Decoder: See No Evil How the White House edits out global warming. By Paul Rauber
Given the strong consensus among the world's scientists and an ever-lengthening list of hurricanes, heat waves, melting ice caps, and other climatological disasters, how does the Bush administration still deny the seriousness of global warming? It's easy—it just deletes the evidence.
Excerpted below are two 2002 draft reports by the U.S. Climate Change Science Program (CCSP), which is responsible for coordinating research on global warming from 13 federal agencies. The reports passed review by government scientists and were released—but not before Philip A. Cooney, then chief of staff for the White House Council on Environmental Quality, had a go at them with his pencil, making hundreds of substantive changes. Cooney is a former lobbyist and "climate team leader" for the American Petroleum Institute, big oil's main lobbying arm in Washington, D.C. Here, in Cooney's own handwriting, is the White House's method for suppressing science:
Introduce uncertainty where there is none.

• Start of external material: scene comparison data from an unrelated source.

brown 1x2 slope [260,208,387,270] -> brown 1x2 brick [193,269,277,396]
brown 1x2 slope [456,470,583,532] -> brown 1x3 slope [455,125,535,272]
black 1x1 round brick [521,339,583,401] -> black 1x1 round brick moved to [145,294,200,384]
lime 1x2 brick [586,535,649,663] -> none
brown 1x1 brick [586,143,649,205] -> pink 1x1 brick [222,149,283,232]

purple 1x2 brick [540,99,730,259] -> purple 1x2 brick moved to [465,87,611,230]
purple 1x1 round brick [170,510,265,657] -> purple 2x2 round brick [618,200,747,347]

The proposition that human activity contributes to global warming has not been in serious scientific dispute for many years. Yet the longer the oil industry and its friends in the administration can manage to change "is" to "may be," the longer they can avoid tough restrictions on the burning of fossil fuel—by far the largest source of greenhouse gases.
Look on the bright side.
Cooney repeatedly demands "balance" for details about the negative effects of rapidly increasing Earth's temperature. Global warming, he suggests, should it happen, might actually turn out to be an economic opportunity.
Portray global warming as the price of progress.
Keep it theoretical.
Cooney hates references to concrete consequences for landscapes and people. Global warming's role in the melting of mountain glaciers is well established, and a 2002 study demonstrated a 7 percent increase in the runoff of Eurasian rivers into the Arctic Ocean between 1936 and 1999. One of the "extreme hydrologic events" scientists are studying is the slowing or shutting down of the Gulf Stream. Without it, northern Europe would be uninhabitable.

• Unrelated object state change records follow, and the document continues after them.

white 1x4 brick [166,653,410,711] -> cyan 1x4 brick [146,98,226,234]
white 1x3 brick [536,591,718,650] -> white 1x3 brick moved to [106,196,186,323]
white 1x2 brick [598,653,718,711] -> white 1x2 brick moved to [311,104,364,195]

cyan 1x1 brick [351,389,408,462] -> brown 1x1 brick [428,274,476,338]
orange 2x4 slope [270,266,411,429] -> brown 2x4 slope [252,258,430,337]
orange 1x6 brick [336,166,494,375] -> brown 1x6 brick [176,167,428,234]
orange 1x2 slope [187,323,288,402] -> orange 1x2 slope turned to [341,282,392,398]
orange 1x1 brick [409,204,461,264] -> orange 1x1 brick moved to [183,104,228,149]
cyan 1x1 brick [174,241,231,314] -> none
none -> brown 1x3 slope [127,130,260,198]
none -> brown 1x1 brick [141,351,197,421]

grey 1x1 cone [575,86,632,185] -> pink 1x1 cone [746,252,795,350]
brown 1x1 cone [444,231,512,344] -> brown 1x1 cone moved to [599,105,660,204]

Bury inconvenient research.
The "highly controversial" study alluded to here is the National Climate Assessment, an authoritative report that has been almost totally suppressed by the Bush administration. The assessment is the work of 14 leading climate-change specialists and more than 300 scientists and technical experts. It details, for example, the effects of sea-level rise, the water conflicts that will result from increased droughts and floods, and the disappearance of natural ecosystems. Rick Piltz, a senior associate at the CCSP who resigned last March to protest the program's politicization, says that Cooney "required the CCSP to systematically delete any substantive reference or use of the multiple volumes of this major work." The mention above is as close as government scientists could come to citing the suppressed work—and even that had to be qualified by Cooney.
Postscript:
After documents showing Cooney's editorial zeal were released last summer by the Government Accountability Project and reported on by the New York Times, he abruptly resigned his White House post and went to work for ExxonMobil.